The final part of the tour brought us to the famous diary itself. Protected in a glass case, we saw Anne’s precious diary, opened to a page that showed a photo of Otto Frank. Nobody will really know the heartbreak that he endured after he learned that his wife and daughters were dead, but how he found the strength to bring Anne’s diary to worldwide attention. All across the room, copies of Anne’s diary were displayed in multiple languages, showing that her story has been shown all over the world.

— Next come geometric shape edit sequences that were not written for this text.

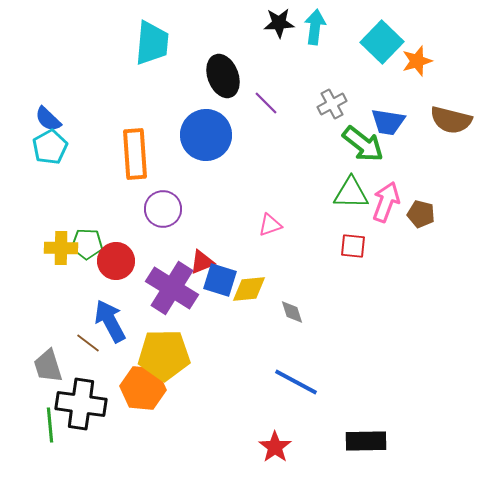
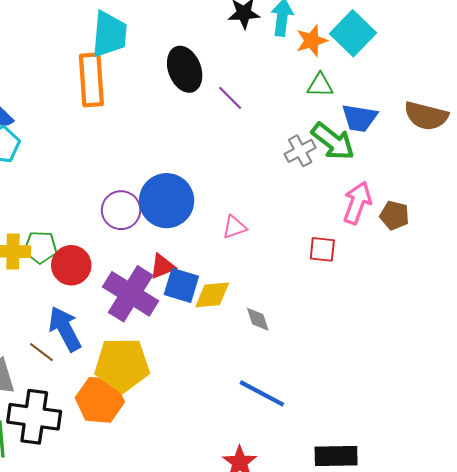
orange star: (417, 61) -> (312, 41), moved
gray cross: (332, 104) -> (300, 151), moved
blue circle: (206, 135) -> (167, 201), moved
orange rectangle: (135, 154) -> (91, 80), moved
green triangle: (351, 193) -> (320, 85), moved, size x0.7

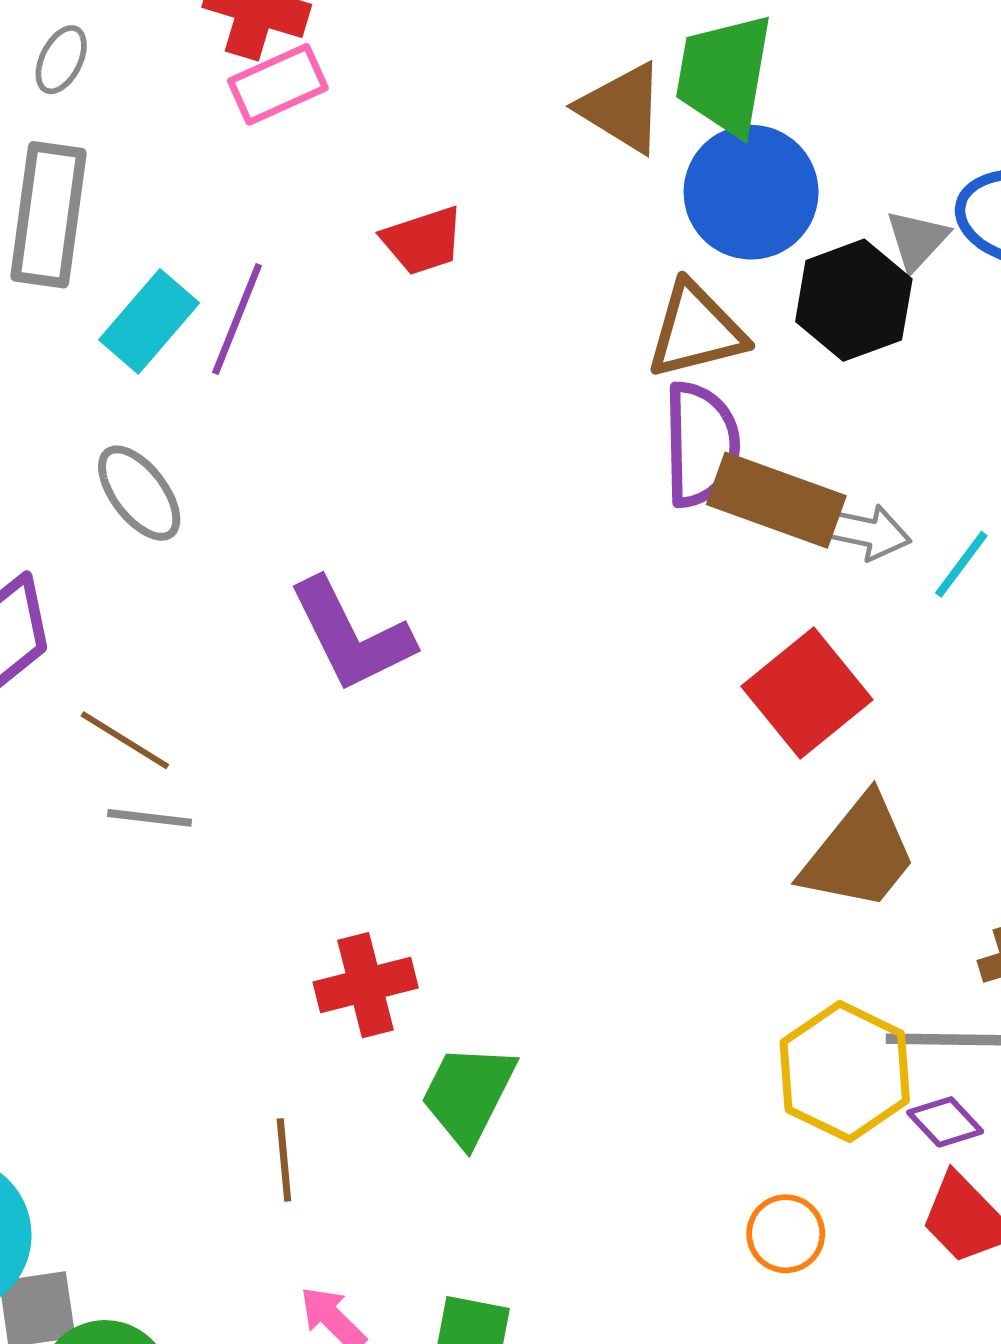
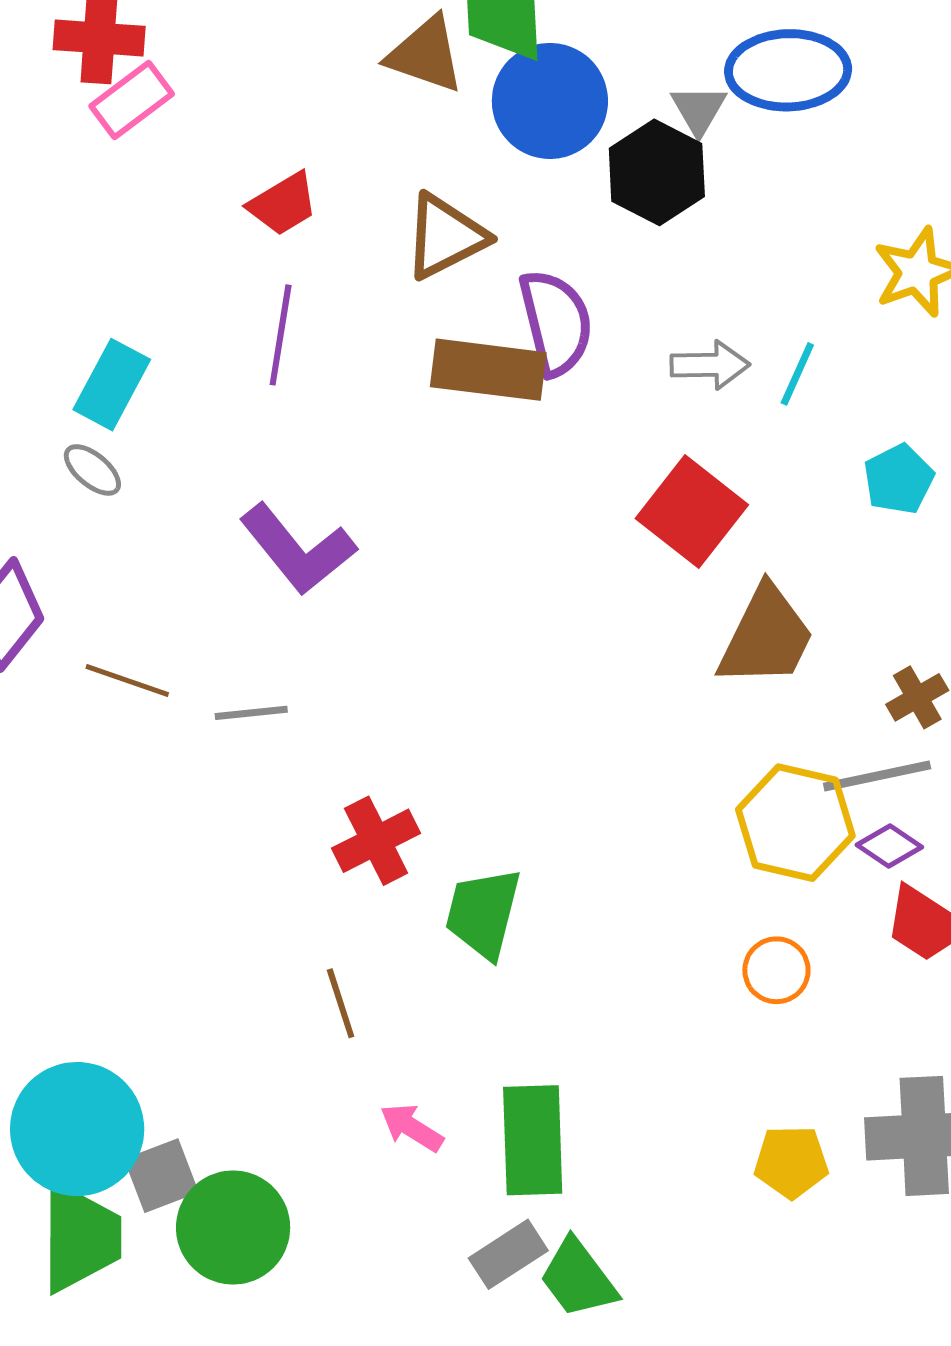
purple line: (237, 319) -> (281, 335), moved
cyan rectangle: (149, 321) -> (112, 385), moved
brown triangle: (696, 330) -> (445, 236), moved
gray ellipse: (139, 493) -> (92, 470), size x0.7
brown rectangle: (776, 500) -> (488, 370), moved
gray line: (149, 818) -> (251, 713), moved

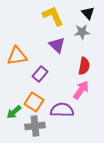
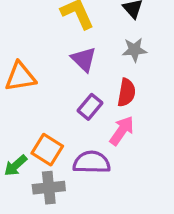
gray star: (82, 32) -> (134, 50), moved
purple rectangle: (40, 74) -> (90, 107), moved

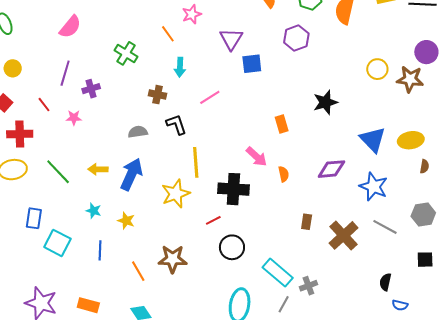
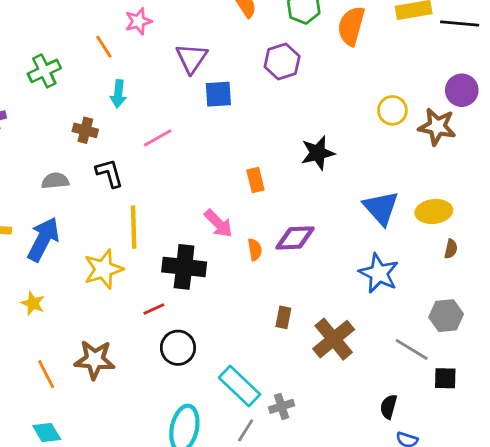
green cross: (126, 53) -> (44, 71), turned 30
purple diamond: (331, 169) -> (295, 238), moved
gray line: (385, 227) -> (412, 349), moved

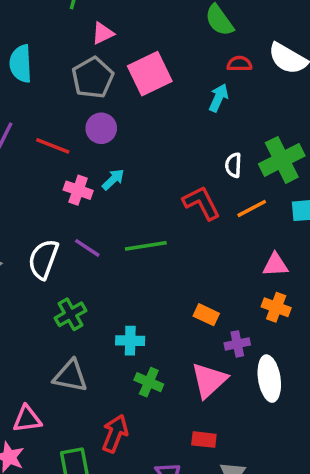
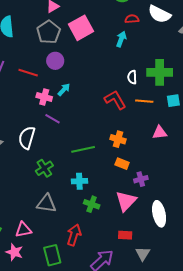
green cross: (282, 160) -> (160, 72), turned 30
orange line: (252, 208) -> (144, 101), turned 36
green line: (146, 246) -> (83, 149), moved
purple line: (87, 248) -> (52, 119), moved
orange cross: (276, 307) -> (118, 139), moved
white ellipse: (269, 379) -> (159, 214), moved

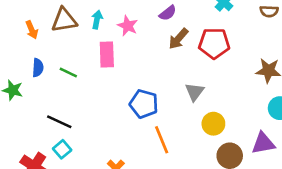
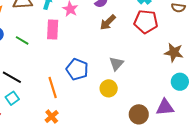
red pentagon: (214, 43) -> (146, 22), moved
yellow circle: (213, 124) -> (109, 88), moved
orange line: (162, 140) -> (53, 88), moved

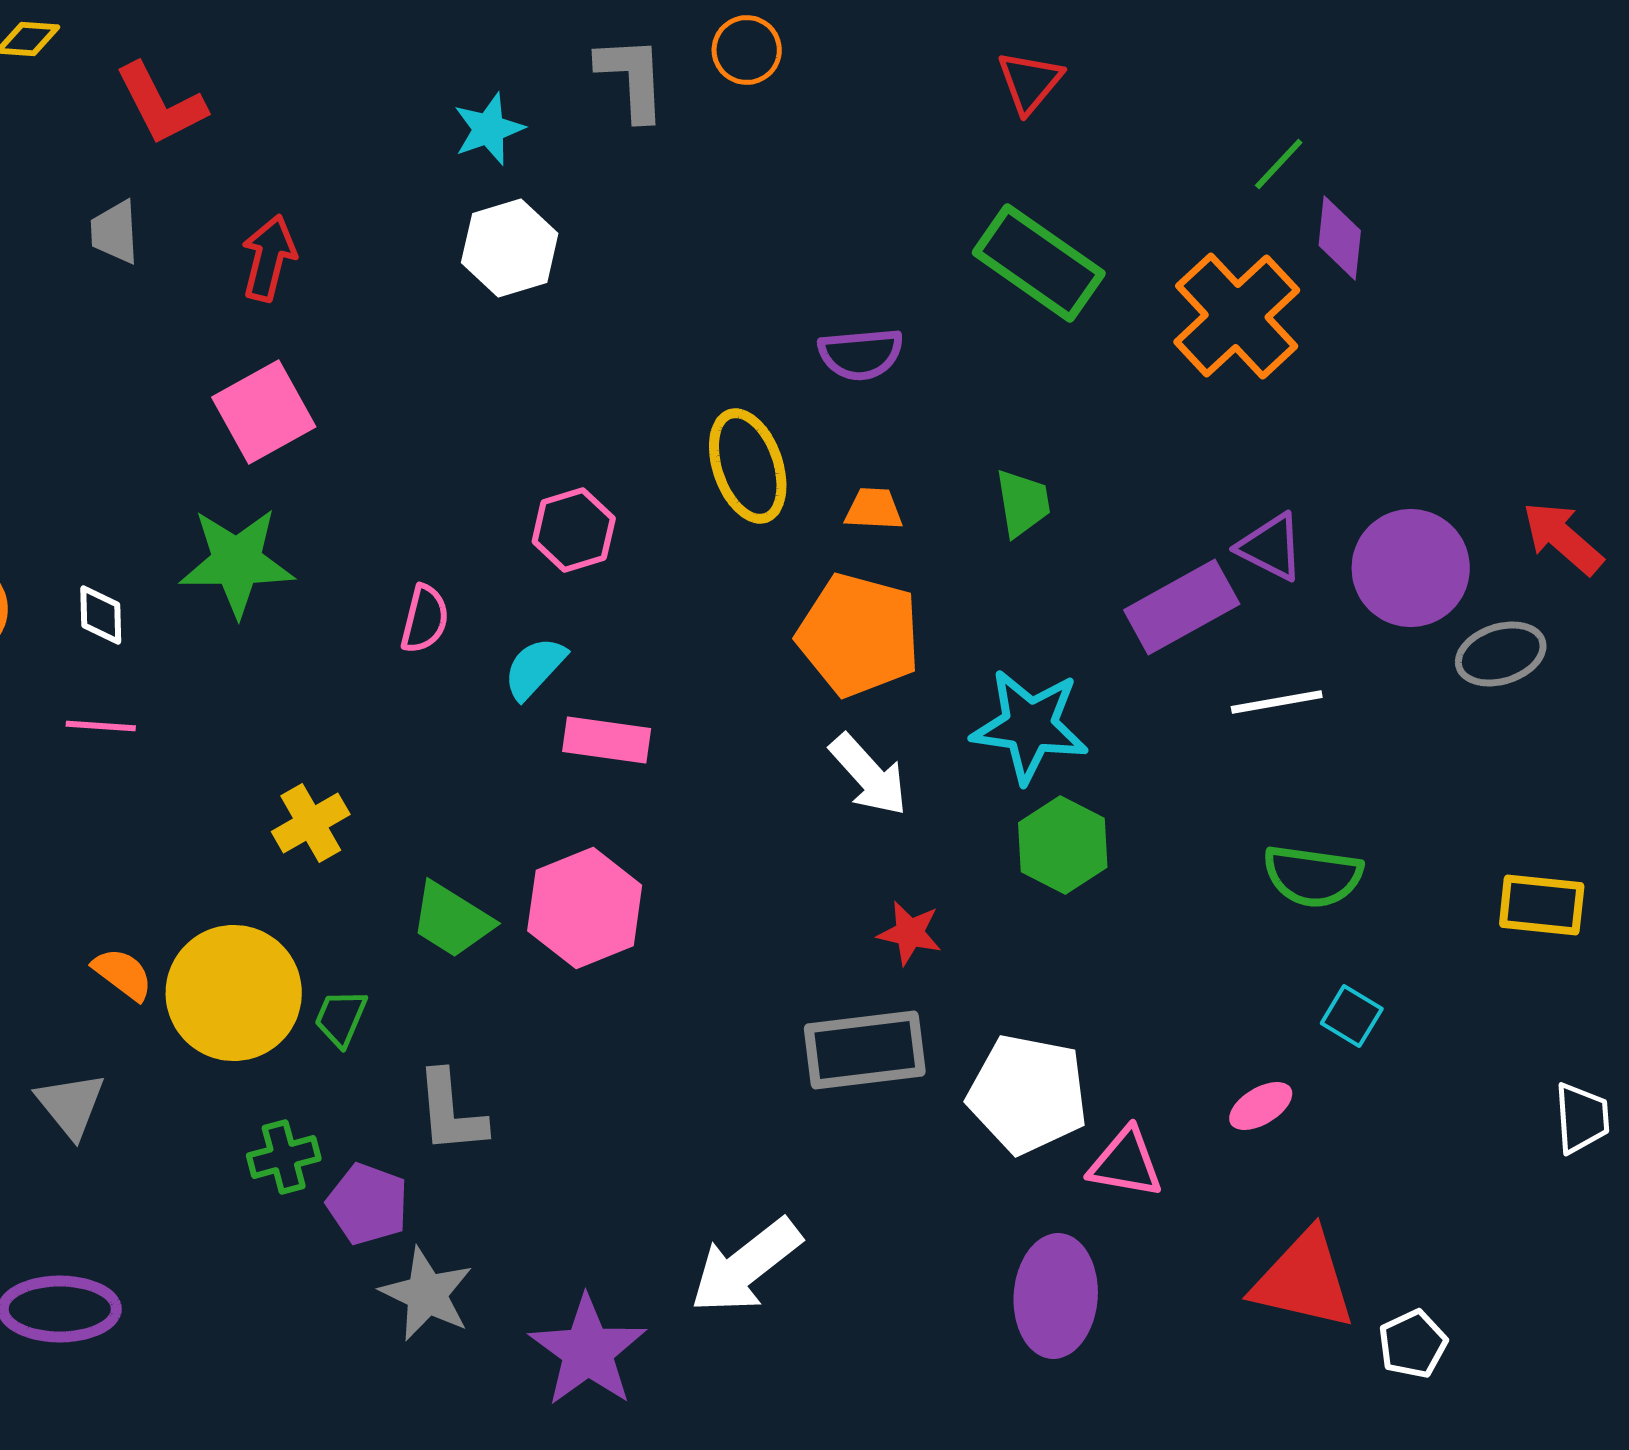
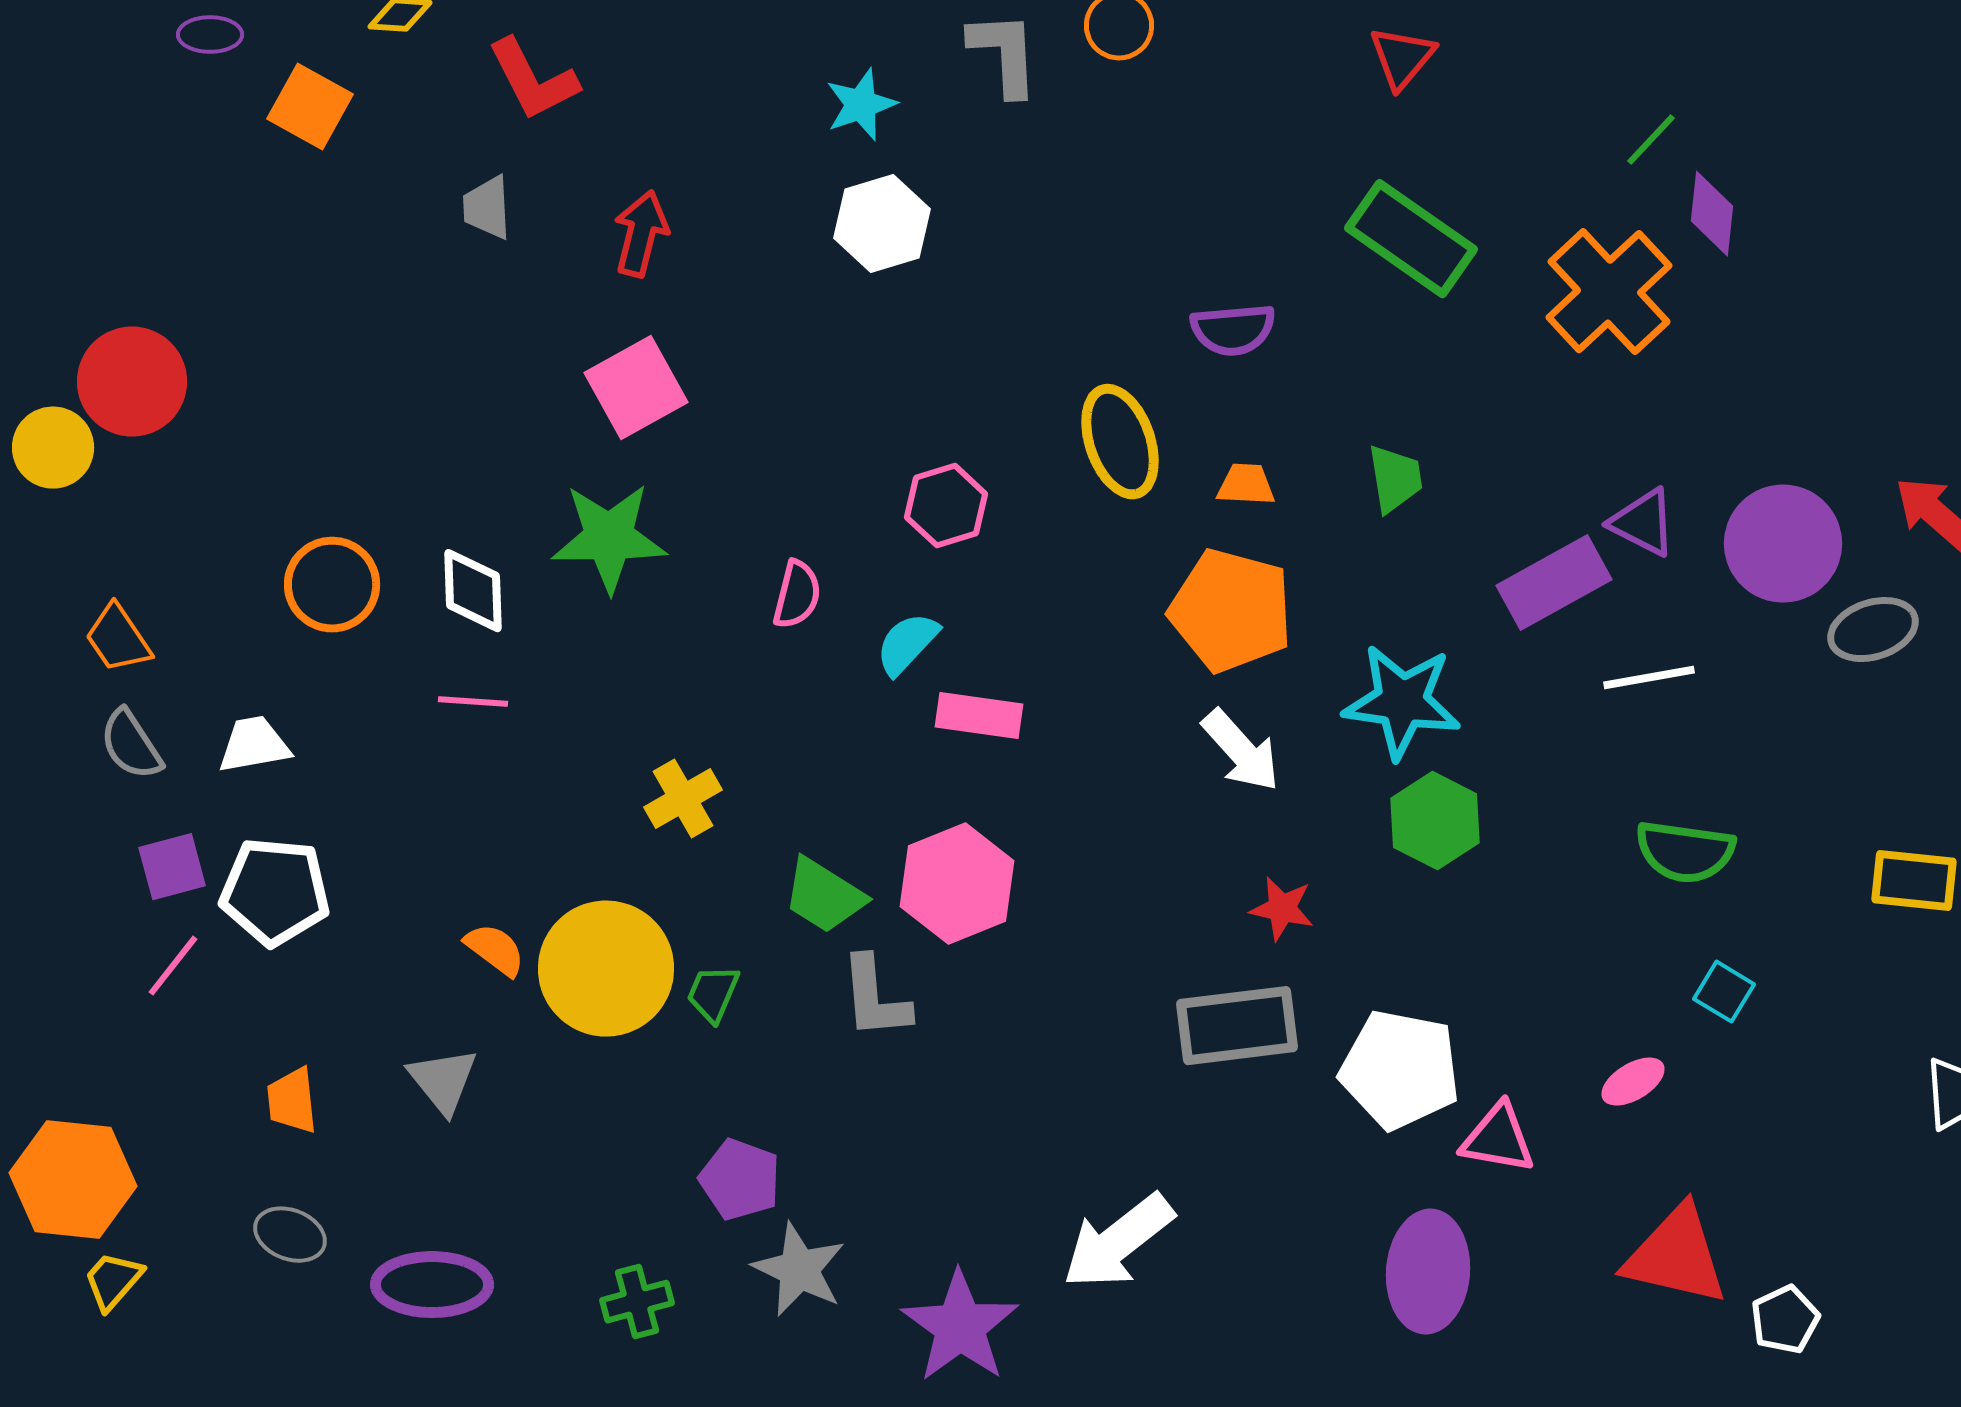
white diamond: (101, 615) -> (473, 591), size x1.4
gray L-shape: (451, 1112) -> (875, 998), moved
green cross: (284, 1157) -> (637, 1302), moved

I was numb when we left the Anne Frank house. I thought I knew it all about Anne Frank, but visiting the place where she spent two years hiding away from the Nazis, made me realise that there was a lot more to learn. To be honest, nobody really understands the story of Anne Frank until they themselves, climb up the stairs that were hidden behind a bookcase.

What It Means To Write

Life Experiences, stories
Diaries and Journals that were kept between 2009 and 2016 (Credit: Eidhne Gallagher)

Everybody receives their calling in life. It doesn’t matter if they receive their calling when their eight months or eighteen years old, one day, they will receive their calling of what to do with their life. For myself, it was a little bit different.

I received my calling when I was seven, but I didn’t realise it at the time. It started when I found an old accounts book, and started writing a random story. To this day, I still don’t know what inspired the story: it was a fantasy of a young girl sent on a quest to save her hypnotized friends from an evil wizard. Maybe it was because I was a big Harry Potter fan at the time, I don’t know.

On my thirteenth birthday, I began a diary. At the time, I was copying the famous diarist, Anne Frank. My initial plan was to start writing at thirteen, finish at fifteen and see how I’d changed. Instead, I continued my diary when I was sixteen, seventeen, eighteen, nineteen, all the way through into my twenties. My diary became my escape through the ups and downs of school, university and family. It also helped me look back on happy and sad memories throughout my life.

Even back then, I didn’t just confine myself to my diary. Throughout my teenage years, I wrote my own poems (abysmal ones, I will admit) and started stories. Started stories – I never managed to finish one! As I grew older, the urge to actually finish a story became stronger. It was only then, that I realised what my true calling really was: to be a writer.

Paper Has More Patience Than People.

Anne Frank, 20 June 1942

To write means to express yourself. I found it a lot easier to express how I felt to a piece of paper, rather than a real life person. I found myself being able to let out my emotions on paper, channel my real life problems and experiences and turn them into stories and poems. Particularly during the coronavirus lockdowns, I had time to fill notebook after notebook with my ideas.

Now, I have actually finished not one but two story drafts. I’m not saying that they are ready for publication yet, but one day I hope they will.

What it means to write to me, means being able to change emotions into stories that people will enjoy. Maybe one day, I’ll see my name on the cover of a book on sale in the shops.